Emily Ridge's coding portfolio focuses on web design and development using WordPress. Her immediate display of a laptop, tablet, and smartphone screen illustrates her focus on custom, responsive website designs with a focus on mobile users. Her portfolio also has a diverse selection of projects, including event management and e-commerce platforms.
Frequently Asked Questions About Coding Portfolios
How many projects should be included in a coding portfolio?
A coding portfolio should include 4-10 coding projects. You should always choose projects that showcase your best work, even if that means showing fewer projects in your portfolio. And you should update your portfolio projects often to ensure they show your most current work to employers.
Is it more important for a junior or senior web developer to have a portfolio?

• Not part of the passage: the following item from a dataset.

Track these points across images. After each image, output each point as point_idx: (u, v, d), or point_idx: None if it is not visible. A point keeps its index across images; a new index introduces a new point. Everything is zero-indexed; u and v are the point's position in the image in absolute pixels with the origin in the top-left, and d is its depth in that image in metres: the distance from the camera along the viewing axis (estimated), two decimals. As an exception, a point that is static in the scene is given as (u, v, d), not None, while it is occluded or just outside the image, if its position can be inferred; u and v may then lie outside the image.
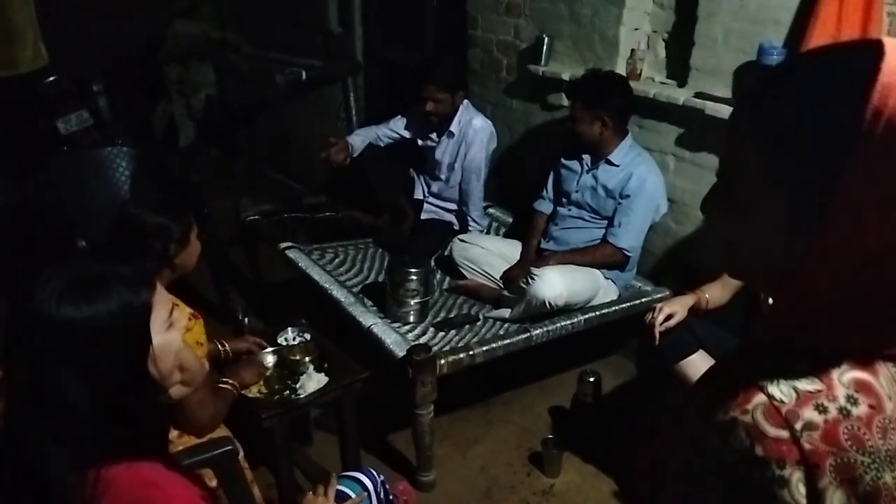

All coders should create and maintain a coding portfolio. Junior web developers can use the portfolio to network, attract potential employers, and demonstrate coding skills. Senior developers should continually update their portfolios as they work on projects to earn advancement opportunities at their current workplace or with a new employer.
Are there coding portfolio design templates to use as a starting point?
Yes. You can find coding portfolio design templates online to use as a starting point. Some websites charge a fee for these templates. You can also look on open-source platforms like GitHub for portfolio ideas. However, remember to try to make your portfolio unique to stand out to employers.
What are five things a great portfolio includes?
A great portfolio includes captivating projects that showcase your best work and align with the job you have in mind. The "About Me" page is also critical as it lets your personality and brand shine through.
In addition, include a short description of your career thus far, where you see it headed, and professional references. Show your professionalism with a contact form, social media channels, and links to your GitHub and LinkedIn profiles.